Debating the Liberal Arts

I haven’t been blogging much because I’m on leave trying to finish the manuscript of my book on Libraries and the Enlightenment, but today I ran across something tangential to the book, though related to various themes of the blog.

If you keep up with academic news, as you should, you’re no doubt aware of the siege against the liberal arts from so many quarters. A liberal education–and by that I mean an education not just in the humanities, but in the sciences and mathematics as well–is seen as an extravagance, a waste of time and money that should be devoted to graduating more folks in vocational fields or majors like business, even if business majors don’t work very hard.

Last fall, I demonstrated that the humanities, at least, have been under attack for decades, so any talk of a “crisis in the humanities” was misguided. The liberal arts education has been under attack for even longer. The 1828 Yale Report on the curriculum was a vigorous and influential defense of liberal education.

What then is the appropriate object of a college? …. its object is to lay the foundation of a superior education. The ground work of a thorough education, must be broad, and deep, and solid. For a partial or superficial education, the support may be of looser materials, and more hastily laid.

The two great points to be gained in intellectual culture, are the discipline and the furniture of the mind; expanding its powers, and storing it with knowledge. The former of these is, perhaps, the more important of the two. A commanding object, therefore, in a collegiate course, should be, to call into daily and vigorous exercise the faculties of the student. Those branches of study should be prescribed, and those modes of instruction adopted, which are best calculated to teach the art of fixing the attention, directing the train of thought, analyzing a subject proposed for investigation; following, with accurate discrimination, the course of argument; balancing nicely the evidence presented to the judgment; awakening, elevating, and controlling the imagination; arranging, with skill, the treasures which memory gathers; rousing and guiding the powers of genius. All this is not to be effected by a light and hasty course of study; by reading a few books, hearing a few lectures, and spending some months at a literary institution. The habits of thinking are to be formed, by long continued and close application.
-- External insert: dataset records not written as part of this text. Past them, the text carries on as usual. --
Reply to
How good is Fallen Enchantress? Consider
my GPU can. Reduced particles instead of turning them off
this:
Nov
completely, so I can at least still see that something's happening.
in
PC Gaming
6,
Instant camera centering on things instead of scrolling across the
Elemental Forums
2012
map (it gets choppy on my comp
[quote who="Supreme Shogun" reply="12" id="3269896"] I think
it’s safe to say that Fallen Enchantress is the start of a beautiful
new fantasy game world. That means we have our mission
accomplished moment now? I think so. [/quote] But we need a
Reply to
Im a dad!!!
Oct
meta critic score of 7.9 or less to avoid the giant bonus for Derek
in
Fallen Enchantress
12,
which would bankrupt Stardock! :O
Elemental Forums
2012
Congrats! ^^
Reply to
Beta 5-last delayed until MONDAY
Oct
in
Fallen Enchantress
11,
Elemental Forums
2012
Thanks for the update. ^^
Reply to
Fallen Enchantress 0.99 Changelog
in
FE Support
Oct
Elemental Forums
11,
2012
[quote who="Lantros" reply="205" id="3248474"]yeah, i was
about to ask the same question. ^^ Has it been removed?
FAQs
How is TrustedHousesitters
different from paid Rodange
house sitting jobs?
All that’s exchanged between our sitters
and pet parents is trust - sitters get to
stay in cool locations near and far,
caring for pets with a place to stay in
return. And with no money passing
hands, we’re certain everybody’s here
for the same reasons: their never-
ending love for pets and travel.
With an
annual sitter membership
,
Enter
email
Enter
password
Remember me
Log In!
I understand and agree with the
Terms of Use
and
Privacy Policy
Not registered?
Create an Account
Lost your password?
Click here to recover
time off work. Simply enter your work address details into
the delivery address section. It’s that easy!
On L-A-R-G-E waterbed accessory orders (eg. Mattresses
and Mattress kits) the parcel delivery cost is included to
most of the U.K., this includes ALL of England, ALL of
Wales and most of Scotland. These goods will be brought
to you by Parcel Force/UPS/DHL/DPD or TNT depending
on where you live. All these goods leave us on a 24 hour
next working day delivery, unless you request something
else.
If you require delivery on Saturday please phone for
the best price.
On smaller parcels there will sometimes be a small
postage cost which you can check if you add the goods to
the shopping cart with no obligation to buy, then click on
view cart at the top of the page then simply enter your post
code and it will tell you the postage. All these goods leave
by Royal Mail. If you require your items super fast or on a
The mines of science must be penetrated far below the surface, before they will disclose their treasures. If a dexterous performance of the manual operations, in many of the mechanical arts, requires an apprenticeship, with diligent attention for years; much more does the training of the powers of the mind demand vigorous, and steady, and systematic effort….

In the course of instruction in this college, it has been an object to maintain such a proportion between the different branches of literature and science, as to form in the student a proper  balance of character. From the pure mathematics, he learns the art of demonstrative reasoning. In attending to the physical sciences, he becomes familiar with facts, with the process of induction, and the varieties of probable evidence. In ancient literature, he finds some of the most finished models of taste. By English reading, he learns the powers of the language in which he is to speak and write. By logic and mental philosophy, he is taught the art of thinking; by rhetoric and oratory, the art of speaking. By frequent exercise on written composition, he acquires copiousness and accuracy of expression. By extemporaneous discussion, he becomes prompt, and fluent, and animated. (7-8)

Contrast this with the purely utilitarian critics who believed only vocational training should be provided, at least at public expense. Here’s a quote from Christopher Lucas’ American Higher Education: a History:

Critics nonetheless continued with a barrage of attacks upon those colleges slow to adjust their programs. In California in 1858, the state’s superintendent of public instruction demanded to know, ‘For what useful occupation are the graduates of most of our old colleges fit?’ In Georgia the year before, a newspaper editorial criticized the professorate for its alleged intransigence in the face of social change and wondered aloud why its members deserved access to public funds. ‘We are now living in a different age, an age of practical utility,’ the paper announced, ‘one in which the State University does not, and cannot supply the demands of the state. The times require practical men, civil engineers, to take charge of public roads, railroads, mines, scientific agriculture.’ Rejecting claims that institutions of higher learning were never intended to supply the technical skills needed for the practice of any occupation whatsoever, the writer went on to argue that ‘practicality’ and ‘utility’ should become the watchwords of any public academic agency. (135)

Eventually, the question was settled with liberal arts colleges providing a more liberal education and universities providing both liberal education and vocational training, which has persisted until today, though that’s increasingly under attack as well. What it shows is that a lot of Americans have never responded too well to the higher learning. School is supposed to prepare people to enter “useful occupations,” but not to be reflective human beings or thoughtful citizens. The problem is, it’s difficult to explain the value of a liberal education to people who lack such an education. It’s like going back into the cave and explaining that the shadows on the wall aren’t real.